Resource 3: Keeping a praying mantis in the classroom
Background information / subject knowledge for teacher
Keeping a praying mantis as a temporary guest in the classroom is very easy. The larger ones with bigger abdomens (full of eggs) and shorter feelers are the females. The thinner more delicate ones with longer feelers are the males. They are better adapted to flying in search of females. The females tend to stay on the same plant and wait for males to approach them.
It shouldn’t be difficult for pupils to catch one in a plastic bag. A good cage can be made using wire gauze over a wooden or stiff wire frame. What also works well is to cut off the bottom of a clear plastic 2-litre cool drink bottle.

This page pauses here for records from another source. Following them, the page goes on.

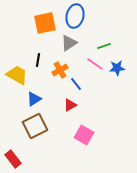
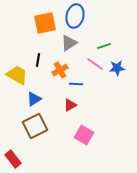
blue line: rotated 48 degrees counterclockwise
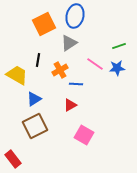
orange square: moved 1 px left, 1 px down; rotated 15 degrees counterclockwise
green line: moved 15 px right
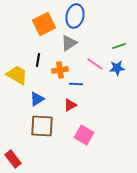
orange cross: rotated 21 degrees clockwise
blue triangle: moved 3 px right
brown square: moved 7 px right; rotated 30 degrees clockwise
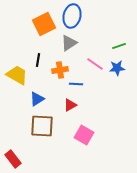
blue ellipse: moved 3 px left
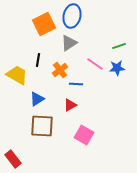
orange cross: rotated 28 degrees counterclockwise
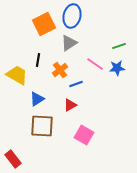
blue line: rotated 24 degrees counterclockwise
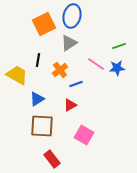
pink line: moved 1 px right
red rectangle: moved 39 px right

Make a series of holes near the top using a sharp nail to let in air. Put some sand into the lid of a box and stand a leafy twig in a small jar of water (see diagram below). Trap the praying mantis under the bottle and use the screw-on cap to put in a regular supply of small, live insects such as flies, moths and grasshoppers. The pupils will enjoy watching the mantis trap and eat its prey.
If you have a male and a female in the same container they may well mate, but be prepared for a bit of drama. The female will usually lean back and start to cannibalise the male once mating has taken place.
After mating, you might see the female laying her eggs in two neat rows in a frothy substance that soon dries and hardens and is paper-like. Release the female after a while. Keep the egg case under observation and your pupils might be lucky enough to witness the hatching of the tiny, blackish praying mantis nymphs. They need to be released, as it isn’t easy to feed them in captivity, but notice how the abdomen is curled up over the back in a characteristic way.